Segment Start: Provided records

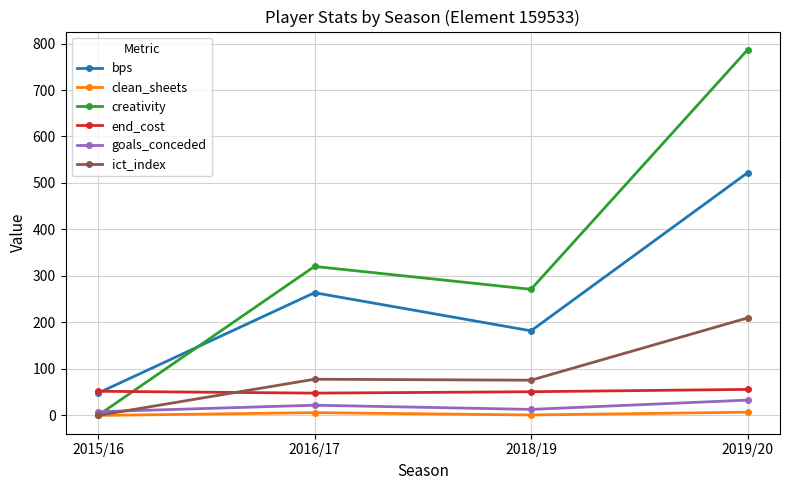

The value of bps at 2015/16 is 48.0. True or false?

True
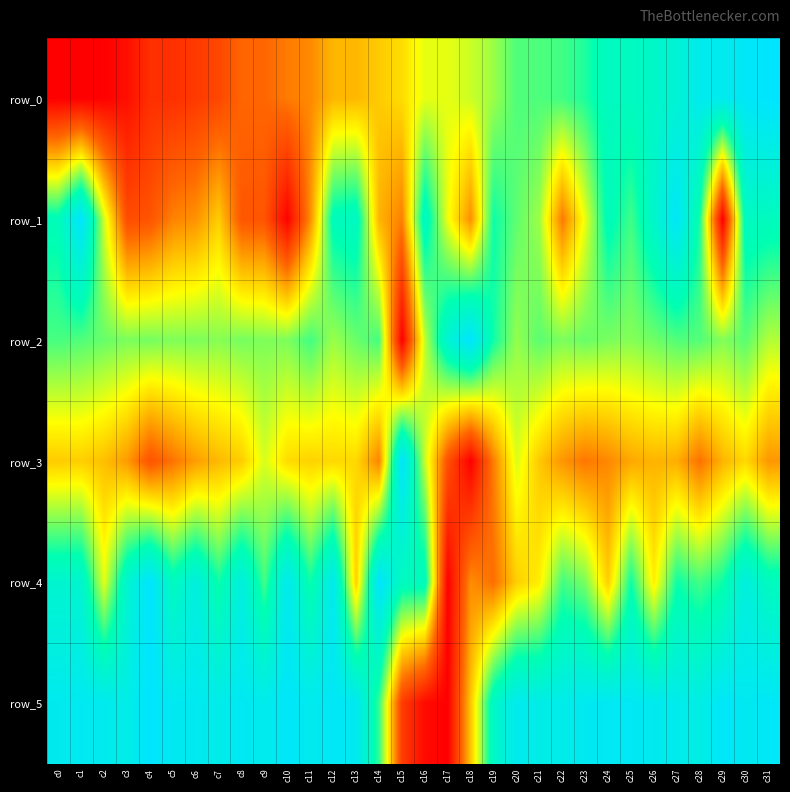

Which series has the largest total across all categories?

row_5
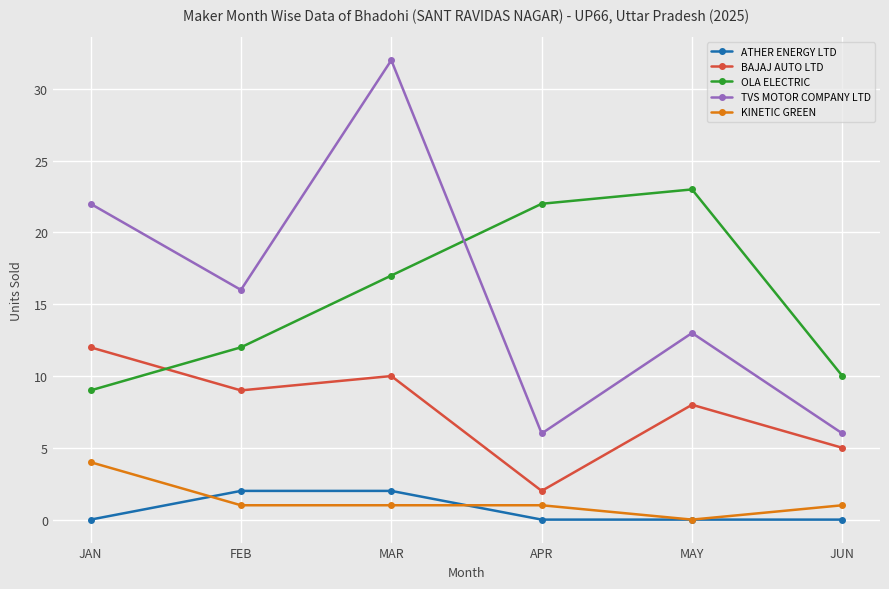

Which series has the largest range (max minus min)?

TVS MOTOR COMPANY LTD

Segment End: Provided records

* **What to do**:
Copy every row above word for word, omitting the pictures.

* **Reply to the exercise**:
The value of bps at 2015/16 is 48.0. True or false?

True

Which series has the largest total across all categories?

row_5

Which series has the largest range (max minus min)?

TVS MOTOR COMPANY LTD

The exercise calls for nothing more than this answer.